TRY IT: Search the records for the word "anything" and report each line that has it.

PROVIDED ENTRIES:
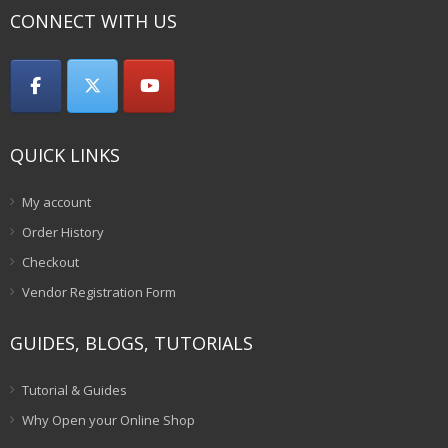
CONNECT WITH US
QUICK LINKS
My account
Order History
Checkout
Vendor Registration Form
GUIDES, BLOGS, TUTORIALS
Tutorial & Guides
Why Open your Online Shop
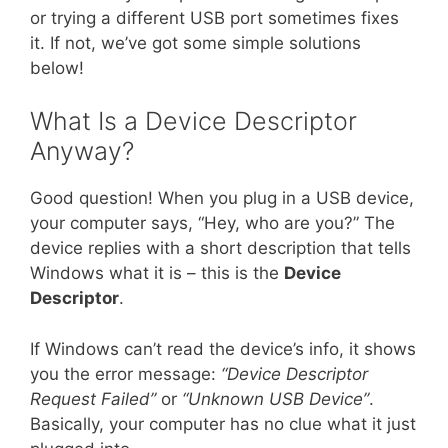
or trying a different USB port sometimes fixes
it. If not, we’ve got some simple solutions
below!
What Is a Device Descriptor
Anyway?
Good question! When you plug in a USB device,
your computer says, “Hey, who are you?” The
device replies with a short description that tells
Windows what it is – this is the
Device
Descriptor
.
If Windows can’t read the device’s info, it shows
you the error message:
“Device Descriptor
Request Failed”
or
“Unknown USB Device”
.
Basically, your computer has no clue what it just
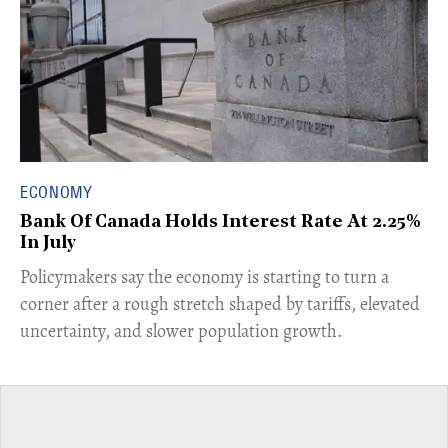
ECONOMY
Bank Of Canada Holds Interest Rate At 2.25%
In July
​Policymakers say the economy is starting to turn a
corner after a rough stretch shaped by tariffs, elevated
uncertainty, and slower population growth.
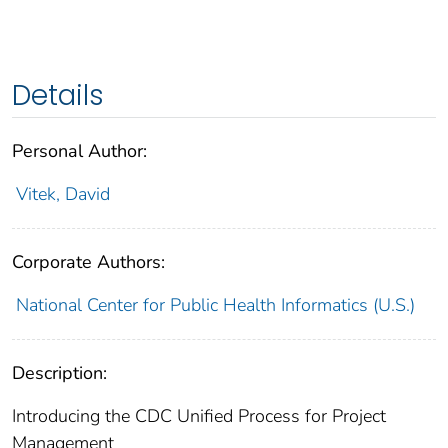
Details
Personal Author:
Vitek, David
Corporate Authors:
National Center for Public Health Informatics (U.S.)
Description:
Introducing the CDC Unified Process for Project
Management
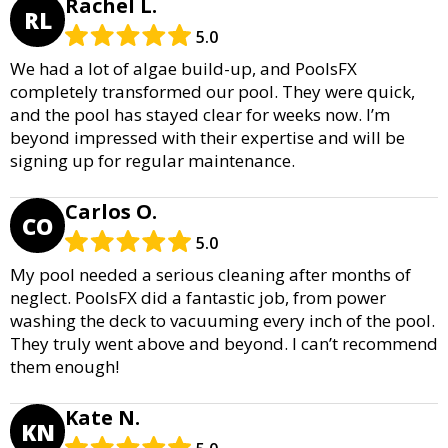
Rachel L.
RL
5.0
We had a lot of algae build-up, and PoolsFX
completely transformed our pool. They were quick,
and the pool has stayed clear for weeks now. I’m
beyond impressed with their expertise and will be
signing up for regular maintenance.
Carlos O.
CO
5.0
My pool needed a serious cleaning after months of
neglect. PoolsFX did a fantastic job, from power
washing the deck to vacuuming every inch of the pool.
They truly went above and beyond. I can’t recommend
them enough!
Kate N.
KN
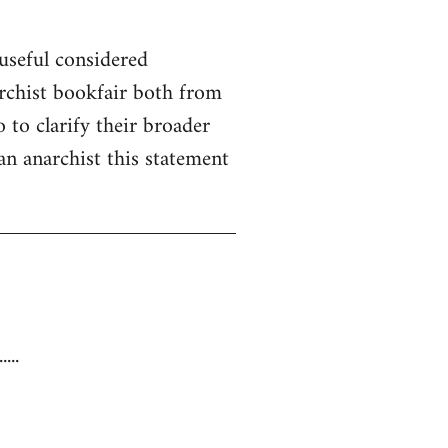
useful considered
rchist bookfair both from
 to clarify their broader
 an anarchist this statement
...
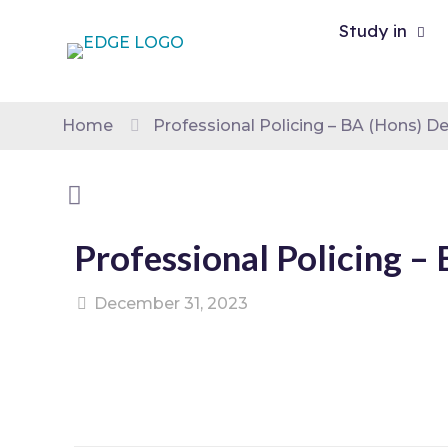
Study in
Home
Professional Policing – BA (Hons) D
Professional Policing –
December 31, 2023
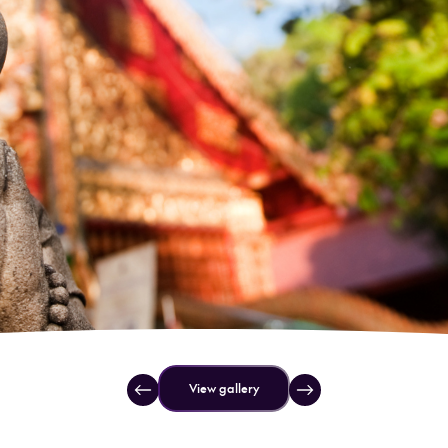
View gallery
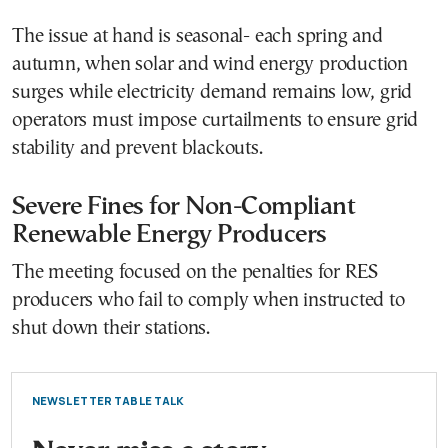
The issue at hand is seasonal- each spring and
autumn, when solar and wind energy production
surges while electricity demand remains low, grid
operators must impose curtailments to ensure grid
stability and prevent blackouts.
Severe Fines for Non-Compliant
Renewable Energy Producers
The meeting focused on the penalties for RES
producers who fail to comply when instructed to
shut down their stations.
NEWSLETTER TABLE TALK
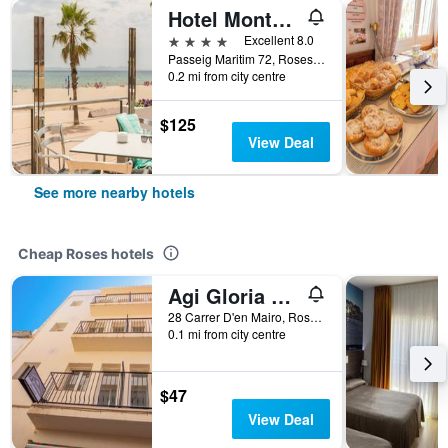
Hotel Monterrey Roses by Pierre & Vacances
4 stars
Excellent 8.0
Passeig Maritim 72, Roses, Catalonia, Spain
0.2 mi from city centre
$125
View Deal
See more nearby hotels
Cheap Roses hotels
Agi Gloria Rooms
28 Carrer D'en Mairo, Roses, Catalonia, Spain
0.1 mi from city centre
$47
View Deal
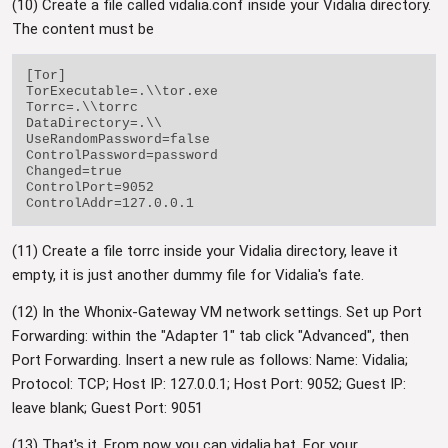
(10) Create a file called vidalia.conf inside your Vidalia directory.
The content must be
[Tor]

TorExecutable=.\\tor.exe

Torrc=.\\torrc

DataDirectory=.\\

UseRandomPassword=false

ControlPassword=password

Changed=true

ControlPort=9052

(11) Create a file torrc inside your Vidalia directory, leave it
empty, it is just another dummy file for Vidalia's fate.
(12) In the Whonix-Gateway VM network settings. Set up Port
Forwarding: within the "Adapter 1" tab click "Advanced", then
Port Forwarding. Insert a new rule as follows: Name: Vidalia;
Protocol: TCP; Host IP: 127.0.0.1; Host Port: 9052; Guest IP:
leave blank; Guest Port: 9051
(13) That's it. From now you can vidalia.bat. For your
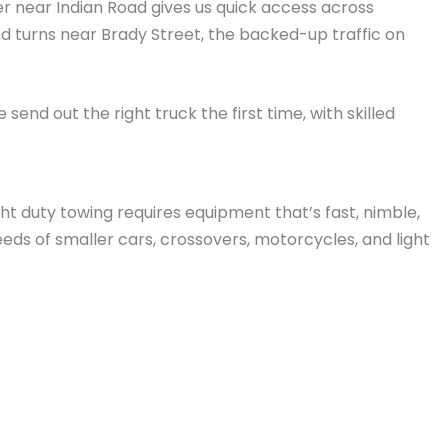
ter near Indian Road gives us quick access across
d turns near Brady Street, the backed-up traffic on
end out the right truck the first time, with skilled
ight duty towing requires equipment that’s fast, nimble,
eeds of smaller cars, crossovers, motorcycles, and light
* * *
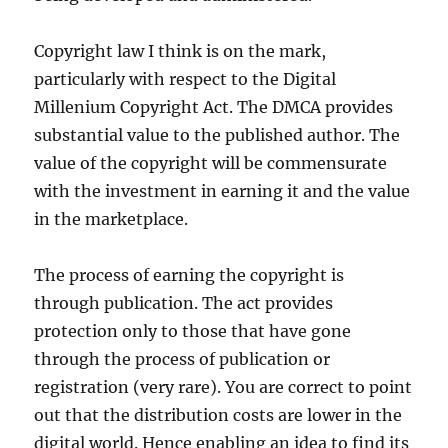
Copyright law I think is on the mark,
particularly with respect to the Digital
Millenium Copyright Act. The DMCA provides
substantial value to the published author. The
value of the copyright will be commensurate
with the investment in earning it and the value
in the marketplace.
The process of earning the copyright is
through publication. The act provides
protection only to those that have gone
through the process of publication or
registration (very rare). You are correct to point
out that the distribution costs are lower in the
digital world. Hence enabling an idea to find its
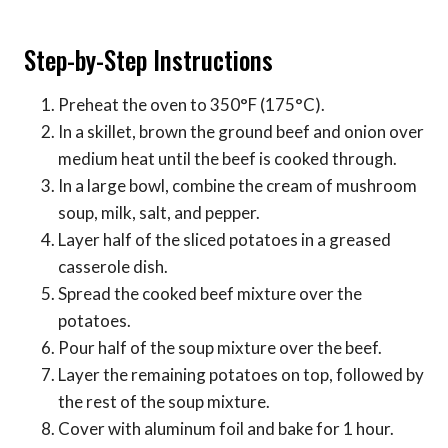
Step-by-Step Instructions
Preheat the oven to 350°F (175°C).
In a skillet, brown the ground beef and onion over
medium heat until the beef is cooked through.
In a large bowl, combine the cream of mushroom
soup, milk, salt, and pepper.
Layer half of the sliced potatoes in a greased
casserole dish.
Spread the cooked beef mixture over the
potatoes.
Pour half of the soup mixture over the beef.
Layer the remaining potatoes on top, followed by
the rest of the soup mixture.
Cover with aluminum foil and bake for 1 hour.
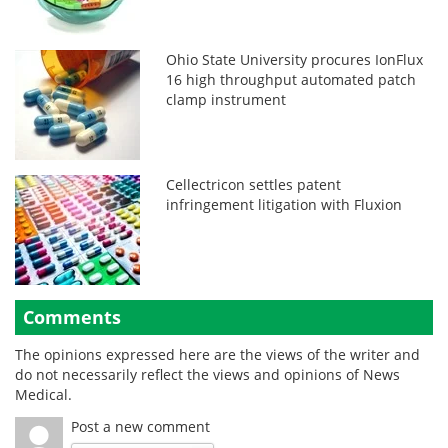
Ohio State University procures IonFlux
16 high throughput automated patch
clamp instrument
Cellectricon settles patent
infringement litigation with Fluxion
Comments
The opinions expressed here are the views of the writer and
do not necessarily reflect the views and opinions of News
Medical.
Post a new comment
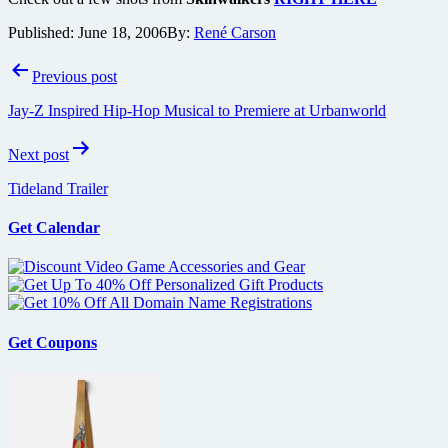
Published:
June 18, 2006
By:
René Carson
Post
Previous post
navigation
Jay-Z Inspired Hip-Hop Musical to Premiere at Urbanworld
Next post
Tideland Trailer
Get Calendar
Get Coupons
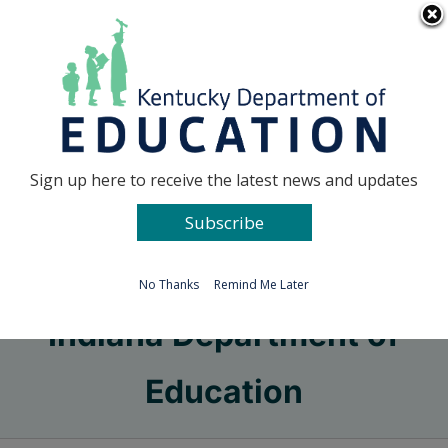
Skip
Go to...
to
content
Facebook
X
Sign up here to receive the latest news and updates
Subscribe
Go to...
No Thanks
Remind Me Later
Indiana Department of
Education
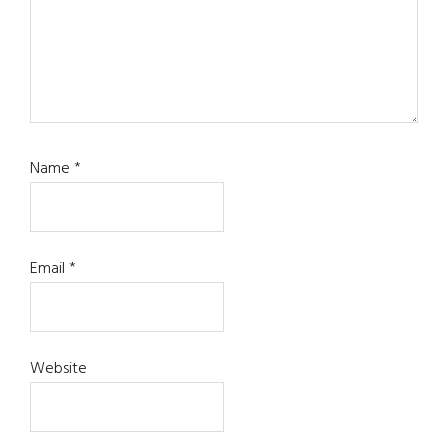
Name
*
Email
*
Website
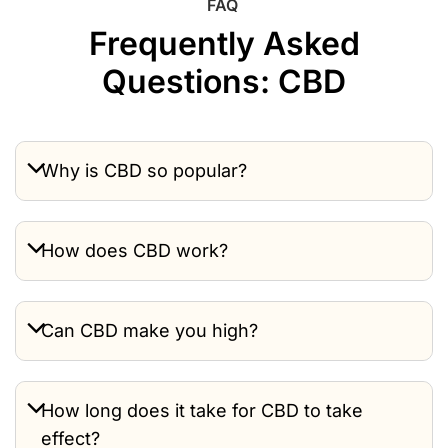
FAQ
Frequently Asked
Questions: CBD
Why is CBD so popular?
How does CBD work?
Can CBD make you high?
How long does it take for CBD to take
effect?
--
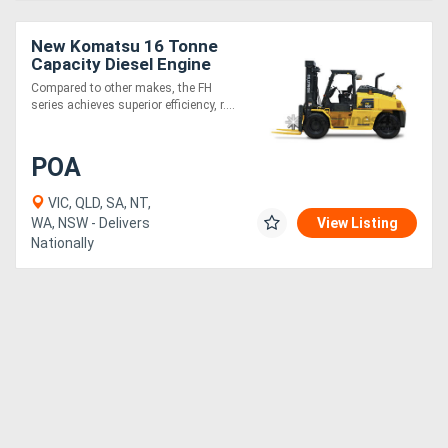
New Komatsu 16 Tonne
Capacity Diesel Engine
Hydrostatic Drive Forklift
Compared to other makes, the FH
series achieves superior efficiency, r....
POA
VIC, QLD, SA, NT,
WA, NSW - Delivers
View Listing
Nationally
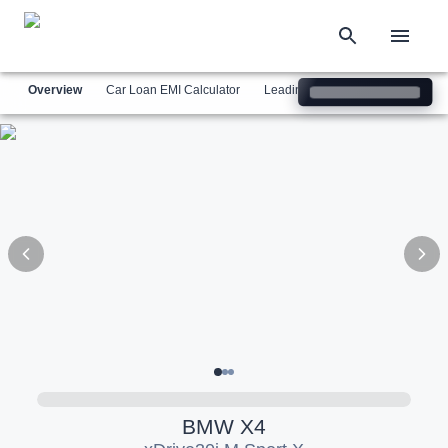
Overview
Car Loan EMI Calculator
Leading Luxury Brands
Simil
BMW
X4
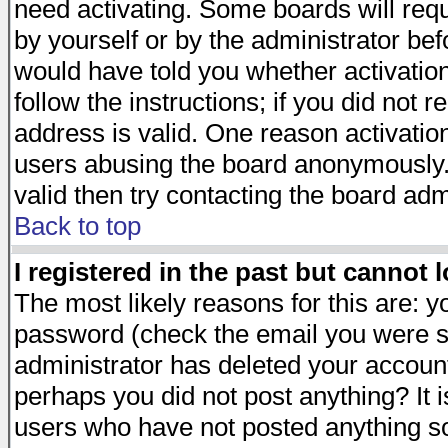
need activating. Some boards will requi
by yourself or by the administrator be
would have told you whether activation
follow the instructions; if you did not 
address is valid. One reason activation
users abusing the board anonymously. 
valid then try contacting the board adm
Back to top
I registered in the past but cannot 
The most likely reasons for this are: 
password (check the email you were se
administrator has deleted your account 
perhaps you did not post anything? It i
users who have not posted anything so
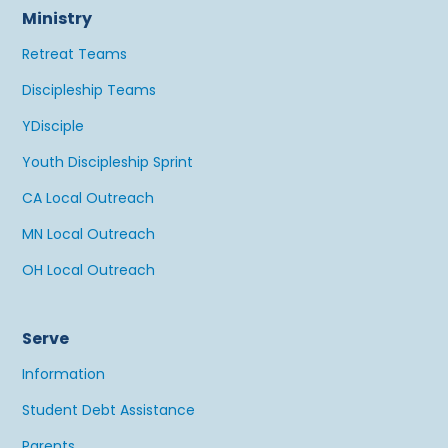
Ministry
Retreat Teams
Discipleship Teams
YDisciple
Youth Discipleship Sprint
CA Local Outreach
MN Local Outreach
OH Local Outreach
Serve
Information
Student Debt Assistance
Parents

TASK SOLUTION:
perhaps you did not post anything? It i
users who have not posted anything so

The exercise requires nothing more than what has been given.